The sensors glow a brilliant shade of red when excited with laser light. Looking into the brightness of this fluorescence, researchers could see how the sensors responded to small changes in their environment, and what they discovered surprised them: The NV sensors suggested that the once-flat surface of the diamond anvil began to curve in the center under pressure.

“They had known about this effect for decades but were accustomed to seeing it at 20 times the pressure, where you can see the curvature by eye,” Yao says. “Remarkably, our diamond anvil sensor could detect this tiny curvature at even the lowest pressures.”

There were other surprises, too. When a methanol/ethanol mixture they squeezed in the anvil underwent a glass transition from a liquid to a solid, the diamond surface turned from a smooth bowl to a jagged, textured surface. Mechanical simulations confirmed the result.

“This is a fundamentally new way to measure phase transitions in materials at high pressure, and we hope this will complement conventional methods that use powerful X-ray radiation from a synchrotron ,” says lead researcher Satcher Hsieh.

In another experiment, the team used its array of NV sensors to capture a magnetic “snapshot” of iron and gadolinium, both magnetic metals.

Scientists have long known that compressing iron and gadolinium can alter them from a magnetic phase to a nonmagnetic phase, an outcome of what scientists call a “pressure-induced phase transition”. In the case of iron, the researchers directly imaged this transition by measuring the depletion of the magnetic field generated by a micron-sized bead of iron inside the high-pressure chamber.

In the case of gadolinium, the researchers took a different approach. That’s because the electrons inside gadolinium “happily whiz around in random directions,” and this chaotic electron motion generates a fluctuating magnetic field the NV sensor can measure.

The researchers noted that the NV center sensors can flip into different magnetic quantum states in the presence of magnetic fluctuations, much like how a compass needle spins in different directions when a bar magnet is waved near it.

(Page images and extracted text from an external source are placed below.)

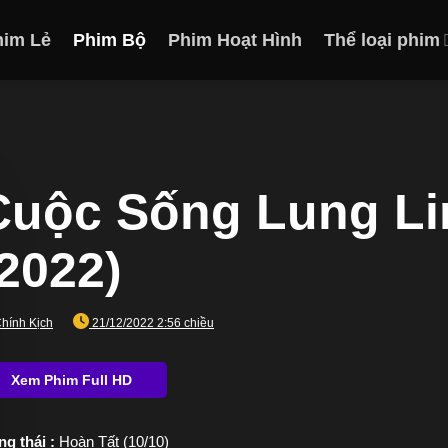
him Lẻ
Phim Bộ
Phim Hoạt Hình
Thể loại phim
Cuộc Sống Lung Linh
(2022)
hính Kịch
21/12/2022 2:56 chiều
ng thái :
Hoàn Tất (10/10)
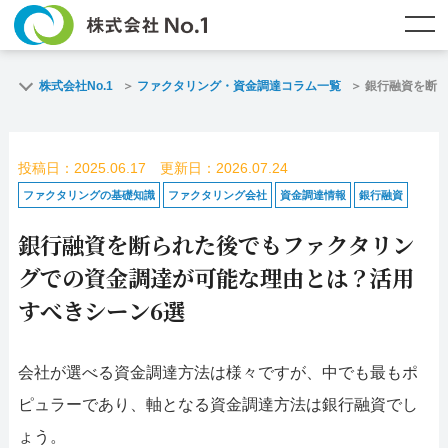
TOP
ファクタリングとは？
株式会社No.1
ファクタリング・資金調達コラム一覧
銀行融資を断
ご契約までの流れ
ご利用事例
投稿日：2025.06.17 更新日：2026.07.24
よくある質問
ファクタリング・資金調達コラム
ファクタリングの基礎知識
ファクタリング会社
資金調達情報
銀行融資
銀行融資を断られた後でもファクタリン
企業情報
お問い合わせ
グでの資金調達が可能な理由とは？活用
名古屋支店HP
福岡支店HP
すべきシーン6選
お電話で
スピード
メールで
会社が選べる資金調達方法は様々ですが、中でも最もポ
お問合せ
査定依頼
お問い合わせ
ピュラーであり、軸となる資金調達方法は銀行融資でし
名古屋支店直通
福岡支店直通
ょう。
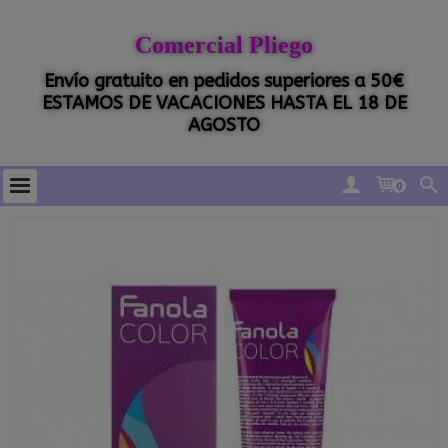
Comercial Pliego
Envío gratuito en pedidos superiores a 50€
ESTAMOS DE VACACIONES HASTA EL 18 DE
AGOSTO
0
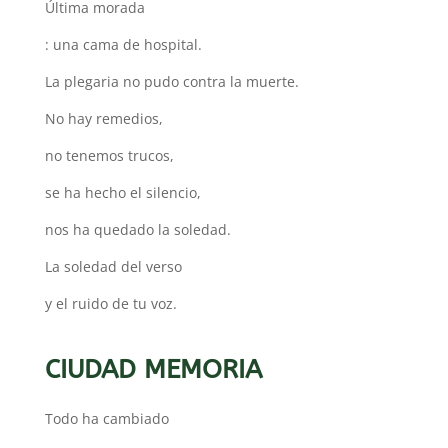
Última morada
: una cama de hospital.
La plegaria no pudo contra la muerte.
No hay remedios,
no tenemos trucos,
se ha hecho el silencio,
nos ha quedado la soledad.
La soledad del verso
y el ruido de tu voz.
CIUDAD MEMORIA
Todo ha cambiado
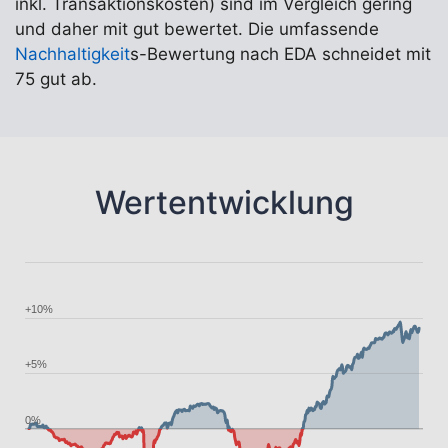
inkl. Transaktionskosten) sind im Vergleich gering
und daher mit gut bewertet. Die umfassende
Nachhaltigkeit
s-Bewertung nach EDA schneidet mit
75 gut ab.
Wertentwicklung
+10%
+5%
0%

The engineers postulated that by timing how long it took the NV centers to flip from one magnetic state to another, they could characterize the gadolinium’s magnetic phase by measuring the magnetic “noise” emanating from the gadolinium electrons’ motion.

They found that when gadolinium is in its non-magnetic phase, its electrons are subdued, and its magnetic field fluctuations are therefore weak. Subsequently, the NV sensors stay in a single magnetic quantum state for a long while—nearly a hundred microseconds. Conversely, when the gadolinium sample changed to its magnetic phase, the electrons moved around rapidly, causing the nearby NV sensor to swiftly flip to another magnetic quantum state.

This sudden change provided clear evidence that gadolinium had entered a different magnetic phase, Hsieh said, adding that the researchers’ technique let them pinpoint magnetic properties across the sample with submicron precision, as opposed to averaging them over the entire high-pressure chamber a la previous studies.

The researchers hope that this “noise spectroscopy” technique will give engineers  a new tool for exploring phases of magnetic matter that can be used as to find smaller, faster, and less-expensive ways to store and process data in next-generation ultrafast spintronic devices.

Now that they’ve demonstrated how to engineer NV centers into diamond anvil cells, the researchers plan to use their device to explore the magnetic behavior of superconducting hydrides—materials that conduct electricity without loss near room temperature at high pressure, which could revolutionize how energy is stored and transferred.